Many psychiatrists say they do not participate in health insurance because the reimbursement rates are too low. A 2019 study showed that, nationwide, reimbursement rates for primary care physicians were almost 24 percent higher than for mental health practitioners — including psychiatrists. In 11 states, that gap widened to more than 50 percent.
The A.P.A.’s advocacy in this particular area of equity has focused on pushing for full insurer compliance with the Mental Health Parity and Addiction Equity Act, a 2008 law that requires health insurance plans that provide mental health care coverage to do so at a level comparable to what they provide for physical health care.
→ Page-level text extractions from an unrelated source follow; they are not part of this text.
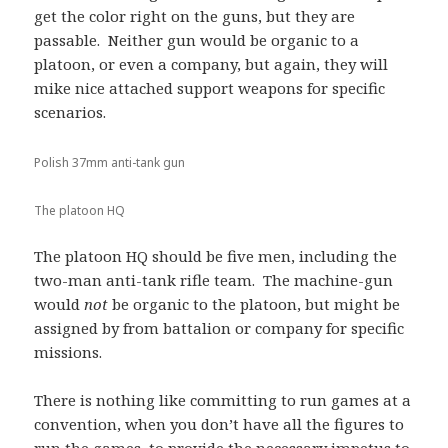
get the color right on the guns, but they are
passable. Neither gun would be organic to a
platoon, or even a company, but again, they will
mike nice attached support weapons for specific
scenarios.
Polish 37mm anti-tank gun
The platoon HQ
The platoon HQ should be five men, including the
two-man anti-tank rifle team. The machine-gun
would
not
be organic to the platoon, but might be
assigned by from battalion or company for specific
missions.
There is nothing like committing to run games at a
convention, when you don’t have all the figures to
run the games, to provide the necessary impetus to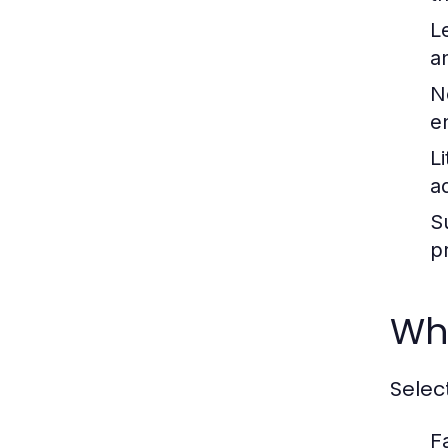
L
a
N
e
Li
a
S
p
Why
Selec
F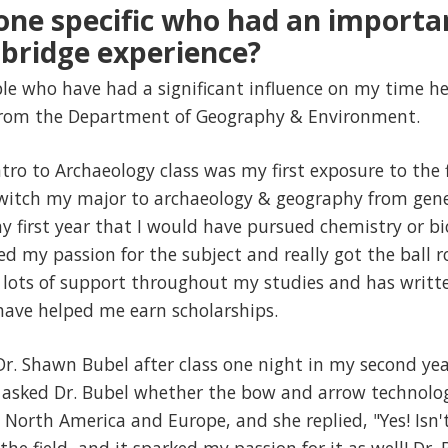
one specific who had an importa
bridge experience?
e who have had a significant influence on my time her
 from the Department of Geography & Environment.
ro to Archaeology class was my first exposure to the fi
witch my major to archaeology & geography from gener
my first year that I would have pursued chemistry or bi
d my passion for the subject and really got the ball r
lots of support throughout my studies and has writte
ave helped me earn scholarships.
r. Shawn Bubel after class one night in my second year, 
d asked Dr. Bubel whether the bow and arrow technol
orth America and Europe, and she replied, "Yes! Isn't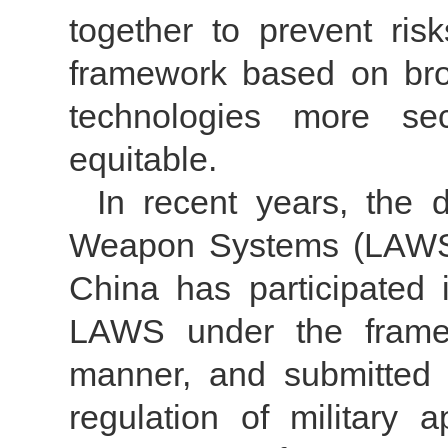
together to prevent ri
framework based on br
technologies more secu
equitable.
In recent years, the 
Weapon Systems (LAWS)"
China has participated
LAWS under the frame
manner, and submitted 
regulation of military a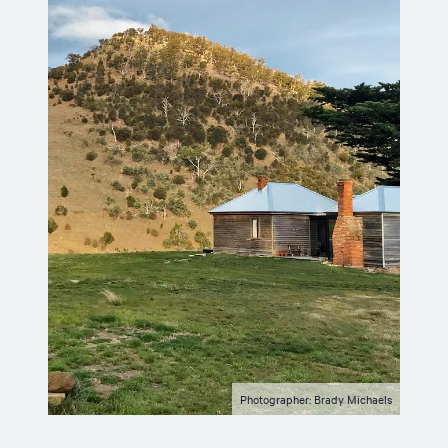
Photographer: Brady Michaels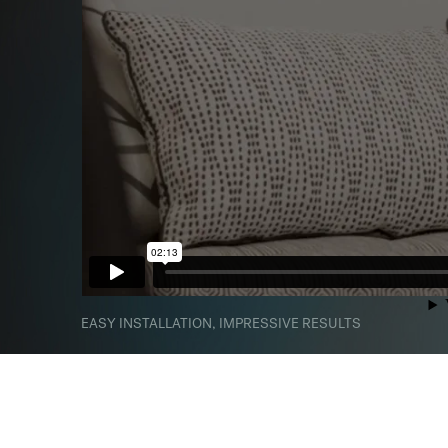
EASY INSTALLATION, IMPRESSIVE RESULTS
While the profession hopes for higher reimbursement rates, the gap that affects patients, in the short term, is inequitable access to treatment. “The thing that’s always bothered me the most in the practice of psychiatry is, you can talk about your commitment to things like equity, but if you have a system where a lot of people can’t get access, so many patients are cut off from access to quality care,” said Dr. Damon Tweedy, an associate professor of psychiatry and behavioral sciences at Duke University and the author of “Black Man in a White Coat: A Doctor’s Reflections on Race and Medicine.”